This is wrong: the reference borrows from a refcount (as per `AlwaysRefCounted`), and this
method increments it once more. It cannot be unique when the function returns.
Actually the only way such conversion could be written is by cloning `T`, which is probably
not what we want.

> +
> +impl<T: UniqueRefCounted> TryFrom<ARef<T>> for UniqueRef<T> {
> +    type Error = ARef<T>;
> +    /// Tries to convert the [`ARef`] to an [`UniqueRef`]
> +    /// by calling [`UniqueRefCounted::try_shared_to_unique`].
> +    /// In case the [`ARef`] is not unique it returns again an [`ARef`] to the same
> +    /// underlying object.
> +    fn try_from(b: ARef<T>) -> Result<UniqueRef<T>, Self::Error> {
> +        UniqueRefCounted::try_shared_to_unique(b)
> +    }
> +}
> +
> +impl<T: UniqueRefCounted> Drop for UniqueRef<T> {
> +    fn drop(&mut self) {
> +        // SAFETY: The type invariants guarantee that the [`UniqueRef`] owns the reference
> +        // we're about to decrement.
> +        unsafe { UniqueRefCounted::dec_ref(self.ptr) };
> +    }
> +}
> +
>  /// A sum type that always holds either a value of type `L` or `R`.
>  ///
>  /// # Examples
> -- 
> 2.48.1
> 
> Signed-off-by: Oliver Mangold <oliver.mangold@pm.me>

Benoît du Garreau

Exercise aim
Answer from the Rust patch review:
(a) According to the reviewer, what does the method do to the refcount that prevents the reference from being unique when the function returns?
(b) In the `TryFrom<ARef<T>> for UniqueRef<T>` implementation, what type is given as `Error`?
(c) Which function does the `drop` method call to decrement the reference?
Rely on the Rust patch review above and nothing else.

Records provided
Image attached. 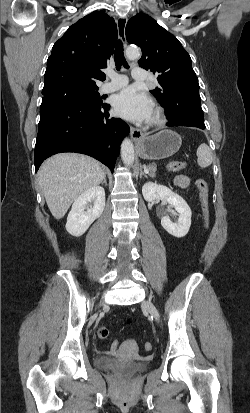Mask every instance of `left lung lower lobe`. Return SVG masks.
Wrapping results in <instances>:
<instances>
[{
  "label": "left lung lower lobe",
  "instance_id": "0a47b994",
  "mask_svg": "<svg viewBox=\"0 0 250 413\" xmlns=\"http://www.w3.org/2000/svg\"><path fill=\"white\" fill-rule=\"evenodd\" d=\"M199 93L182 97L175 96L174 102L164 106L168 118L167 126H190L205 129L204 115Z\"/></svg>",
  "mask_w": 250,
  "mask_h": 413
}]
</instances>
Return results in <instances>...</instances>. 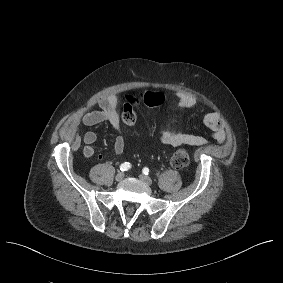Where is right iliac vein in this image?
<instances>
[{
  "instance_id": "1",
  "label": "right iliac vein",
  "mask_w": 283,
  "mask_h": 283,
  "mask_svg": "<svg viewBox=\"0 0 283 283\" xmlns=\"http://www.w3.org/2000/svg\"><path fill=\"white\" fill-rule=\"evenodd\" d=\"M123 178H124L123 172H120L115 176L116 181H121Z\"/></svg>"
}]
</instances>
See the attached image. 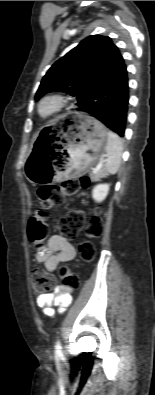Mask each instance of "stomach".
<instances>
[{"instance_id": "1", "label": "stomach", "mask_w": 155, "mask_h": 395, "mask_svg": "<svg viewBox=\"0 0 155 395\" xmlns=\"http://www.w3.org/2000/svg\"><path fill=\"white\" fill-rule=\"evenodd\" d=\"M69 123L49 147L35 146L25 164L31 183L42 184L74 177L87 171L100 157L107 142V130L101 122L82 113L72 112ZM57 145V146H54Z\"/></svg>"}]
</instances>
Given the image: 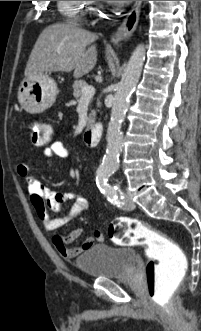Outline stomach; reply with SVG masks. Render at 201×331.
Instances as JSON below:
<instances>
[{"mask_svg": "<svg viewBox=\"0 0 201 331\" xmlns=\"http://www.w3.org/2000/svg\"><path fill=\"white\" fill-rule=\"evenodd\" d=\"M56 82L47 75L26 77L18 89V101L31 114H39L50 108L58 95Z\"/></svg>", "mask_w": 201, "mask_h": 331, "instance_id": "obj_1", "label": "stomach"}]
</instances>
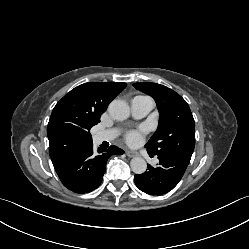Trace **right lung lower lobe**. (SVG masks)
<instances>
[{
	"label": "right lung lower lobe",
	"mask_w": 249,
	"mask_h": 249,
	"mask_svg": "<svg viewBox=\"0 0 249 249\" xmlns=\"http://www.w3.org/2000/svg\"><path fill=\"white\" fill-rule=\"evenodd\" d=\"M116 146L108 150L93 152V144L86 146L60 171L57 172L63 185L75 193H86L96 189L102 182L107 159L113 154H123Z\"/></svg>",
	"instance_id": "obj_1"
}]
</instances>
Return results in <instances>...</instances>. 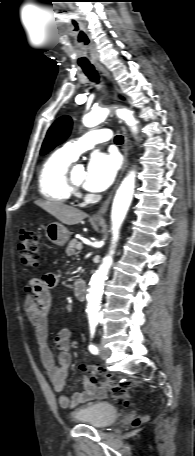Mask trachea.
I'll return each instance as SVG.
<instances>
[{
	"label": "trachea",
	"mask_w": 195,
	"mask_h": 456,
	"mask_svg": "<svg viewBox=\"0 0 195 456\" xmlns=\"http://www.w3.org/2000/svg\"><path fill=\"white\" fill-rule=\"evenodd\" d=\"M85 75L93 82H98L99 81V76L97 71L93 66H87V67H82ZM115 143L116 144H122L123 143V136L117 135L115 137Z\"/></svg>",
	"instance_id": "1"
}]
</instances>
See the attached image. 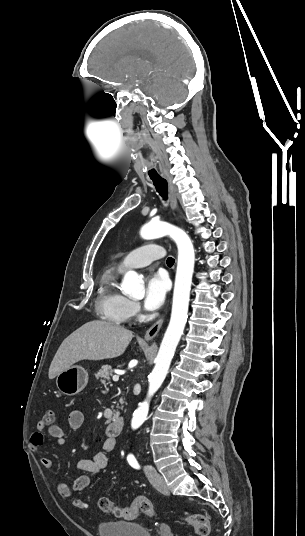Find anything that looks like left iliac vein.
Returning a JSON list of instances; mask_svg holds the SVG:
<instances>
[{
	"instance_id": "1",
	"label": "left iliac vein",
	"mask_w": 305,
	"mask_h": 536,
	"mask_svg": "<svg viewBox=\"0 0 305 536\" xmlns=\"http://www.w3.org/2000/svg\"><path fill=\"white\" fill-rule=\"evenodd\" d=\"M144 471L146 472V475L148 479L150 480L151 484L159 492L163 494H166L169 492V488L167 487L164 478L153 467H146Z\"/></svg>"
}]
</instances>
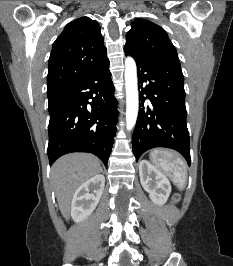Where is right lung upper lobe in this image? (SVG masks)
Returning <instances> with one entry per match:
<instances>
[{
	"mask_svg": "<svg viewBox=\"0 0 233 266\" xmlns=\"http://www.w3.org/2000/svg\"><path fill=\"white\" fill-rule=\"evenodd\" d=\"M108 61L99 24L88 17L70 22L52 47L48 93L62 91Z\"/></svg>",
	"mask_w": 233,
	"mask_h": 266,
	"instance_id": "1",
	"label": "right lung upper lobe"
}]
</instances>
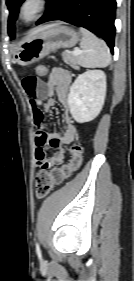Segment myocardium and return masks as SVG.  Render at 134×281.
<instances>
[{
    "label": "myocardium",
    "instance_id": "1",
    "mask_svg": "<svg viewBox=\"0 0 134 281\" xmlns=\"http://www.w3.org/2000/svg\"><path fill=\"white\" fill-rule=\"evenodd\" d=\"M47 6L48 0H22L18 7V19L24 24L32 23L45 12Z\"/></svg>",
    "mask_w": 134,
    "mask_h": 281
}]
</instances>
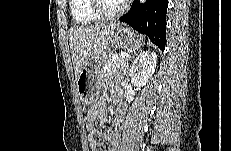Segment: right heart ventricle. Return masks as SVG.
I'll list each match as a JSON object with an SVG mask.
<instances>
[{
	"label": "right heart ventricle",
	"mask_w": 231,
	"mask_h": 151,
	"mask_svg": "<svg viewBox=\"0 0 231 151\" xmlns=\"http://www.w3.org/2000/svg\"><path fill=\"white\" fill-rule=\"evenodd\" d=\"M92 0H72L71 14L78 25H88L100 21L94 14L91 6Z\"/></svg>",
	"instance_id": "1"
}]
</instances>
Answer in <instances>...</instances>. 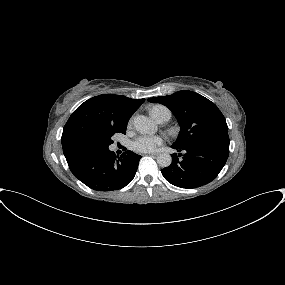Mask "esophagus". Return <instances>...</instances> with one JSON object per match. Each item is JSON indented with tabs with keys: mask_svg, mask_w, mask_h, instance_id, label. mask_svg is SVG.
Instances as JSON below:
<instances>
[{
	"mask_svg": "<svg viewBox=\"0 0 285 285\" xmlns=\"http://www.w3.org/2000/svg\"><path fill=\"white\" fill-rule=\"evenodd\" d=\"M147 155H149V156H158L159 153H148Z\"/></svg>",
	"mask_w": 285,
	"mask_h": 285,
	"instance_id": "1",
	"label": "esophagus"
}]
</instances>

...

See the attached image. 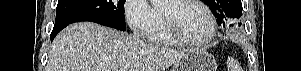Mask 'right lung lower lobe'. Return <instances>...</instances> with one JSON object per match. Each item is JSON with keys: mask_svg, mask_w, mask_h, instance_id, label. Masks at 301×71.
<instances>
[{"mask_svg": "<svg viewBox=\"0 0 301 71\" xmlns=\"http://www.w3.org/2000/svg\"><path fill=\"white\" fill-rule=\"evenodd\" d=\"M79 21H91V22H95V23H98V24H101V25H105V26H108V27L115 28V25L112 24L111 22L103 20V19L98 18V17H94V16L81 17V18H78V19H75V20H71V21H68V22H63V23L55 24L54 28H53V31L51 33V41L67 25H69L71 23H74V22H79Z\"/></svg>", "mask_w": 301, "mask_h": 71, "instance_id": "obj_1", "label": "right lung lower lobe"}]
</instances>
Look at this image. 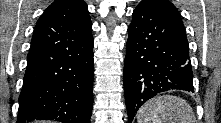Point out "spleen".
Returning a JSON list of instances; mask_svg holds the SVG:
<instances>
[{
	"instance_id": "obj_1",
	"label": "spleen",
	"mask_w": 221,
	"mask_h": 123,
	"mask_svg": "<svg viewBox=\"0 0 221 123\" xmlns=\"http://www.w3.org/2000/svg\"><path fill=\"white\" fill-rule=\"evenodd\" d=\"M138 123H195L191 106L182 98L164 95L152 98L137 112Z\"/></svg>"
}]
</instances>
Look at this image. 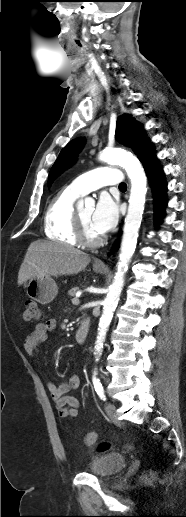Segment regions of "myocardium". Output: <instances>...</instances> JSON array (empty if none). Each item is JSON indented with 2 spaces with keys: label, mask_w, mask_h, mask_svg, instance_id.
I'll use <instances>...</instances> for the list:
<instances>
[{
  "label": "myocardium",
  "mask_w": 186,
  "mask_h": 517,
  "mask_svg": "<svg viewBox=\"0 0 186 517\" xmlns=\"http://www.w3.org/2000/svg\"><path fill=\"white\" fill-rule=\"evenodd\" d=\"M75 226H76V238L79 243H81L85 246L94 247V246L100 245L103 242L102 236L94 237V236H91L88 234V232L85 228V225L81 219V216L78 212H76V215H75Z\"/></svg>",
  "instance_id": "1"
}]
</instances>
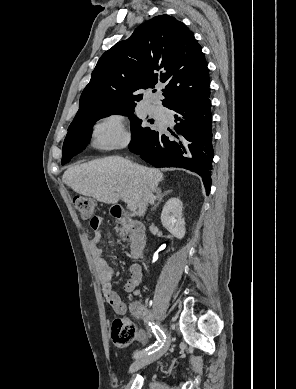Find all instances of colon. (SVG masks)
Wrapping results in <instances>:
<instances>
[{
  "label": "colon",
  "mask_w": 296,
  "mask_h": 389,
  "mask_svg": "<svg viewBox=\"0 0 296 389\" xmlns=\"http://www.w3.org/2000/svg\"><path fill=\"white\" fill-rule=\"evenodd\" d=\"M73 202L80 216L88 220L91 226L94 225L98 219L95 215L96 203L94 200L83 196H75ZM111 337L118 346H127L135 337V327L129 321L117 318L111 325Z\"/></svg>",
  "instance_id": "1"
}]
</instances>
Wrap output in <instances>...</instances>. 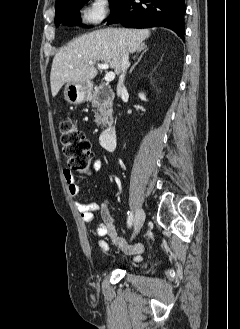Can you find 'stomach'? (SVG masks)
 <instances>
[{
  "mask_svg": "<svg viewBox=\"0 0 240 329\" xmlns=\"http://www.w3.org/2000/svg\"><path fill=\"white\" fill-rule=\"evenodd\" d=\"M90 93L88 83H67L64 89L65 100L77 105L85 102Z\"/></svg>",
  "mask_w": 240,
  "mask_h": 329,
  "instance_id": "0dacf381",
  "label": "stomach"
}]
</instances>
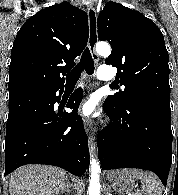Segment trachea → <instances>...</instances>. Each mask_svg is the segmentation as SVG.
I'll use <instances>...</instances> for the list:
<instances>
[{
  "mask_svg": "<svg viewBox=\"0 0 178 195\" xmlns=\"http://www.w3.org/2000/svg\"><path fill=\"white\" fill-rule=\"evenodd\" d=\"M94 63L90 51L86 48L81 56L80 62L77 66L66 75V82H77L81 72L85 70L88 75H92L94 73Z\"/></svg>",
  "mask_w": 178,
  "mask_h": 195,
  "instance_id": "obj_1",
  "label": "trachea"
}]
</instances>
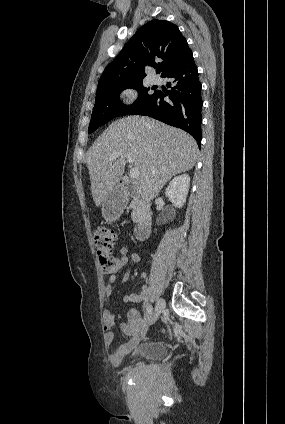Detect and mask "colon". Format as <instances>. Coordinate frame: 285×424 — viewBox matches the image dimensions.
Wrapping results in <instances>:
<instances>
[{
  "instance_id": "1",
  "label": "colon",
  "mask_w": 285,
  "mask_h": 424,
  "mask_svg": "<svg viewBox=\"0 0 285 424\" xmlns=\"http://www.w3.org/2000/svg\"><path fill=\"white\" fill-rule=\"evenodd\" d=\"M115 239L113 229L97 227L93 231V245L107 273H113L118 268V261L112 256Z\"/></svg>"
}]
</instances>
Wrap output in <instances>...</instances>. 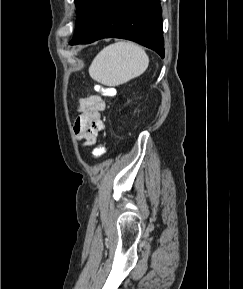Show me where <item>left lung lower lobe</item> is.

---

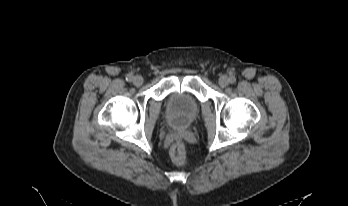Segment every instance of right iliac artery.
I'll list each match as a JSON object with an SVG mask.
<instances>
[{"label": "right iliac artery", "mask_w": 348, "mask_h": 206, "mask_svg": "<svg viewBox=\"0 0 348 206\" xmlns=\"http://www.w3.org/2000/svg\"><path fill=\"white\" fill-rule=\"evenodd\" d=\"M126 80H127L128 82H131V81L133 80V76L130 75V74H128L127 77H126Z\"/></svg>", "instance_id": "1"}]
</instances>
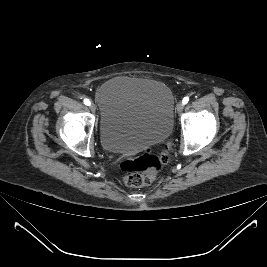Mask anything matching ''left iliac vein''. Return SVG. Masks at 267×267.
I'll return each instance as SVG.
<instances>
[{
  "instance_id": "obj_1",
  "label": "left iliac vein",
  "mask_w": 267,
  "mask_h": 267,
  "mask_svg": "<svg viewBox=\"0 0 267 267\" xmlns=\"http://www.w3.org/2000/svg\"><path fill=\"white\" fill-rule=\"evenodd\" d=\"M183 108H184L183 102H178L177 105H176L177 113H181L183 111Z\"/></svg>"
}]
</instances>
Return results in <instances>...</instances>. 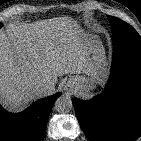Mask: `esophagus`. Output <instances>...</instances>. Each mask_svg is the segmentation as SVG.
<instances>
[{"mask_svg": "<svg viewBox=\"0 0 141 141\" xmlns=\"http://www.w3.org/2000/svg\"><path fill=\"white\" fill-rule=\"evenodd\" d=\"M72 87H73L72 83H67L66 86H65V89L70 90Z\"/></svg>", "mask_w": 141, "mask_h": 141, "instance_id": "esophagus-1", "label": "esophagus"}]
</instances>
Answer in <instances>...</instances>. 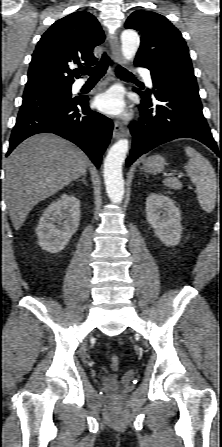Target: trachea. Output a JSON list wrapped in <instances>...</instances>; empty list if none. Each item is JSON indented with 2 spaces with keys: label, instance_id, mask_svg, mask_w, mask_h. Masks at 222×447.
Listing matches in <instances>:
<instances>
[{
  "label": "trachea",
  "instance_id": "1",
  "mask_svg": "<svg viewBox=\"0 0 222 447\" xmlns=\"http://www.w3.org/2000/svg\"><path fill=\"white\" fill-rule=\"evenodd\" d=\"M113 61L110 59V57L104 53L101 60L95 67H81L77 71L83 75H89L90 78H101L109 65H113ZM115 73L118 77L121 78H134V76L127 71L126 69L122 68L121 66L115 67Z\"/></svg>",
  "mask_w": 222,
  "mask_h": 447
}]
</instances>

Answer
(a) It increments the refcount once more.
(b) `ARef<T>`
(c) `UniqueRefCounted::dec_ref`, called with `self.ptr`.